The game also introduces a newly revised crafting system akin to later installments in the series like Black Flag and Rogue. You can now craft weapons on the go instead of stopping by a store, which definitely comes in handy when you’re on your way to another mission. Players also receive increased opportunities to test their skills as assassins with more stealth-related kills being present. Yeah, you may think that whistling to attract guards and waiting behind corners to get your targets is a cornerstone for the franchise but contrary to that popular assumption, it hasn’t always been that way. The original game didn’t have those features either.
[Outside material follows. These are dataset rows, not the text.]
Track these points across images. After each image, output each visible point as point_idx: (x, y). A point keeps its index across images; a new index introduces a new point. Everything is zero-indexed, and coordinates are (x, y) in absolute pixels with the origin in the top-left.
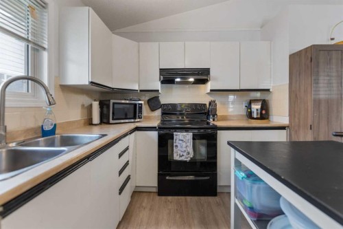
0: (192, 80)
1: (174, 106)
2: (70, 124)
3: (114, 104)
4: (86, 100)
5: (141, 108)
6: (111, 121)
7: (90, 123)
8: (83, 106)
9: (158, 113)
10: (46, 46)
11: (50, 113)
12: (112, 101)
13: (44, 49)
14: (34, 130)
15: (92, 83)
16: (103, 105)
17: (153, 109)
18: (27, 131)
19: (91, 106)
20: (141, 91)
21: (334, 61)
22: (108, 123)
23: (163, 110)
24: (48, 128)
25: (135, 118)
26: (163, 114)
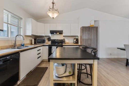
0: (58, 33)
1: (54, 40)
2: (27, 44)
3: (38, 39)
4: (31, 38)
5: (45, 41)
6: (37, 44)
7: (32, 44)
8: (30, 40)
9: (50, 42)
10: (22, 27)
11: (23, 41)
12: (37, 39)
13: (22, 28)
14: (20, 45)
15: (32, 35)
16: (35, 40)
17: (49, 41)
18: (19, 45)
19: (32, 40)
20: (45, 36)
21: (87, 30)
22: (36, 44)
23: (51, 41)
24: (23, 44)
25: (43, 43)
26: (51, 42)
The hidden blade is now automatically your default-stealth assassination weapon, so you don’t have to worry about having to constantly swap to it in your menu like in the original game either. Often times that was something I’d forget to do back when I played it in 2012 and it proved to cause many headaches since it’d compromise my cover.
As a recap for those who have never played Assassin’s Creed III, players are cast into the role of Ratonhnhaké:ton (Ra-Doon-Ha-Gay-Doon), a half-Native American assassin who lived during the American Revolution. Connor Kenway, as he is referred to outside becomes caught up in the war after the death of his mother and learning that his father, Haytham, is a Templar who is orchestrating the elaborate conspiracies that start the war alongside his cohorts, Charles Lee, John Pitcairn, Benjamin Church, and a few others. In his quest for vengeance, Connor has a chance to participate in some of the most pivotal moments of the Revolution such as the Boston Tea Party and the Battle of Bunker Hill and explore the British-occupied streets of New York City and Boston as well as sail the Atlantic.
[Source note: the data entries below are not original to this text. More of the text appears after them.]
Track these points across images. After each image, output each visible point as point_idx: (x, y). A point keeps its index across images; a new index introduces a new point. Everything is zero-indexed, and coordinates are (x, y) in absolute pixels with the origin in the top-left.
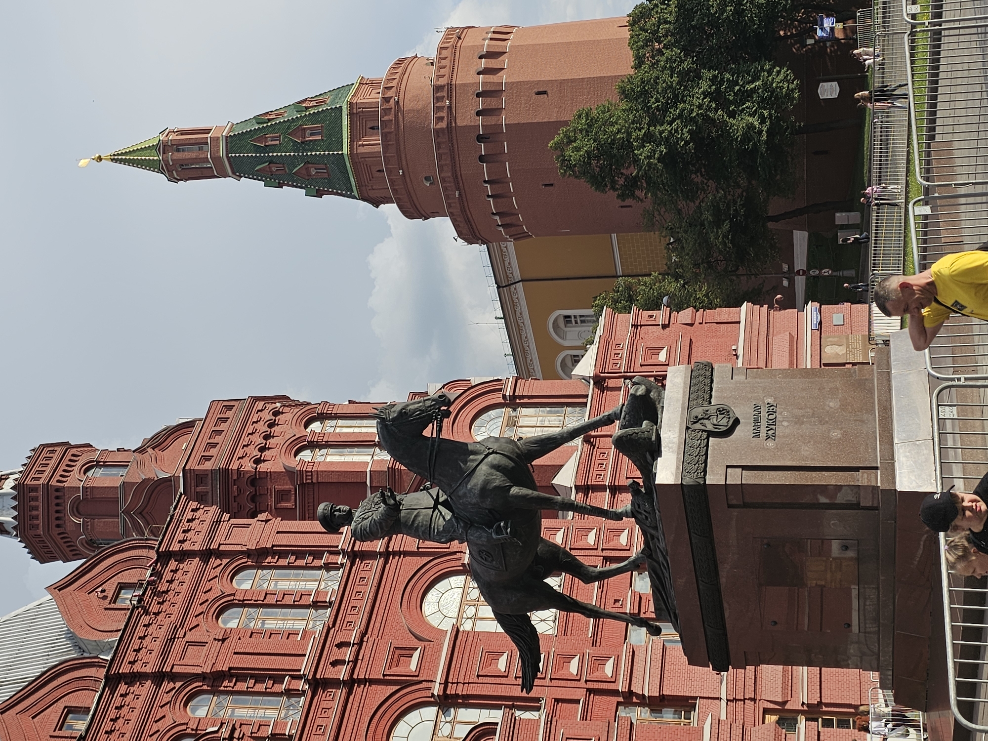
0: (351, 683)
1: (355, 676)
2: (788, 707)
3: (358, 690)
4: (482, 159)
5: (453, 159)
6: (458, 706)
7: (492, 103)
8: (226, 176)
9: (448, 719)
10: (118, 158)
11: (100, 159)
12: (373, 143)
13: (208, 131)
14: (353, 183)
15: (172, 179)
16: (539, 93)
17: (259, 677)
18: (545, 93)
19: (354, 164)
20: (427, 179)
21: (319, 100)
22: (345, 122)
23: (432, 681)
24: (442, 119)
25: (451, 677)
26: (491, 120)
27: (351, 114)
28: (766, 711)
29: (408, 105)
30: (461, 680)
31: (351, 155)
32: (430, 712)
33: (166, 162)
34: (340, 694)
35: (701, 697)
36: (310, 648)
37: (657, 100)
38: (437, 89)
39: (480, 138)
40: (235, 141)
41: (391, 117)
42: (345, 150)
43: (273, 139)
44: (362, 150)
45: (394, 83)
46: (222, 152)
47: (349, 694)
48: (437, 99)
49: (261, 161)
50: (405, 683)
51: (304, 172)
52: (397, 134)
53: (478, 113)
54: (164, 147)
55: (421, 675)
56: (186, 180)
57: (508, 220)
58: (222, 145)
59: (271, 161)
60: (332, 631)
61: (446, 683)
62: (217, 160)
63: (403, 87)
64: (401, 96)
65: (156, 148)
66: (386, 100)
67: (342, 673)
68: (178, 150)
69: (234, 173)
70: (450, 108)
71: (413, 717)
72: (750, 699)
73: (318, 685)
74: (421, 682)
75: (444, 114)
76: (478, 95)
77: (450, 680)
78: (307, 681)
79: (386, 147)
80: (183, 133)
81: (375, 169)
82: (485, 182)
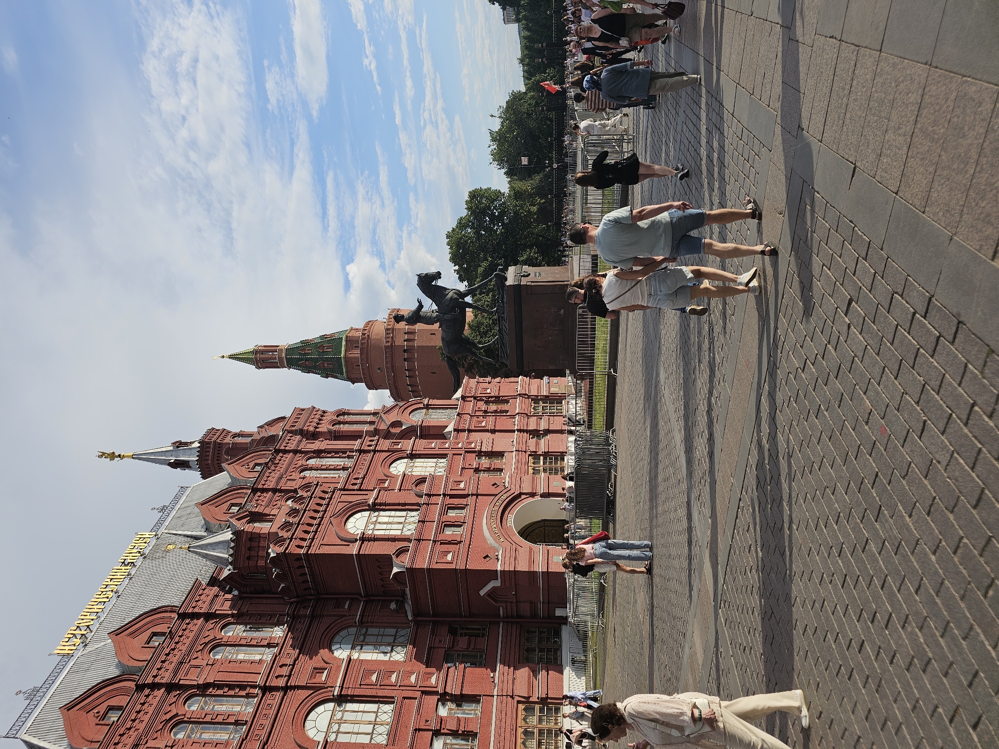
0: (286, 689)
1: (289, 685)
2: (531, 699)
3: (290, 693)
4: (405, 360)
5: (392, 359)
6: (347, 701)
7: (411, 337)
8: (283, 367)
9: (342, 709)
10: (232, 357)
11: (223, 357)
12: (356, 353)
13: (278, 346)
14: (344, 370)
15: (258, 367)
16: (432, 334)
17: (231, 687)
18: (434, 334)
19: (346, 361)
20: (379, 369)
21: (332, 335)
22: (344, 343)
23: (333, 687)
24: (388, 342)
25: (345, 684)
26: (411, 344)
27: (346, 341)
28: (519, 702)
29: (373, 337)
30: (351, 686)
31: (345, 357)
32: (330, 706)
33: (256, 358)
34: (278, 695)
35: (483, 695)
36: (263, 669)
37: (484, 328)
38: (387, 330)
39: (405, 351)
40: (290, 350)
41: (365, 341)
42: (342, 356)
43: (308, 350)
44: (350, 356)
45: (368, 328)
46: (283, 355)
47: (284, 695)
48: (387, 334)
49: (302, 360)
50: (316, 689)
51: (322, 365)
52: (367, 349)
53: (405, 341)
54: (255, 352)
55: (328, 682)
56: (264, 368)
57: (414, 388)
58: (284, 351)
59: (307, 360)
60: (278, 658)
61: (342, 687)
62: (280, 359)
63: (372, 329)
64: (371, 333)
65: (252, 352)
66: (364, 334)
67: (281, 682)
68: (262, 354)
69: (288, 365)
70: (392, 337)
71: (320, 709)
72: (510, 696)
73: (266, 689)
74: (327, 688)
75: (390, 340)
76: (405, 333)
77: (344, 687)
78: (260, 688)
79: (361, 354)
80: (265, 346)
81: (355, 365)
82: (406, 370)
With Assassin’s Creed III Remastered, Ubisoft did its very best to conceal the game’s age with a lot of small graphical and quality of life improvements. You can tell that 2019 Ubisoft went back in time and tried to find a way to bring one of the most game-changing installments in the franchise up to 2019 standards instead of 2012 standards, but in some respects it does fall short of being able to do that even with all of the appreciated improvements. Would I classify this as a true remaster? Yes, because there are enough differences to the game that make it feel like that instead of just a port where a developer just drops the game with no technical or graphical improvements to make a quick buck. If you are a veteran of the franchise, I definitely still recommend that you pick it up to complete your collection and this is something that will help you pass the time until the next Assassin’s Creed game drops in 2020. If you’re new to the franchise, I will tell you that this is still worth the purchase even if you maybe have found yourself to be more captivated by the current formula, which means you’ll have to take your time with it. There’s a bit of a backwards learning curve here since a lot of what you can do in say, Assassin’s Creed Odyssey, cannot be done here.
Assassin’s Creed III Remastered is now available on the Playstation 4, Xbox One X, and PC. Ubisoft has previously announced that the remastered version of the game is set to launch on the Nintendo Switch on May 21st, 2019.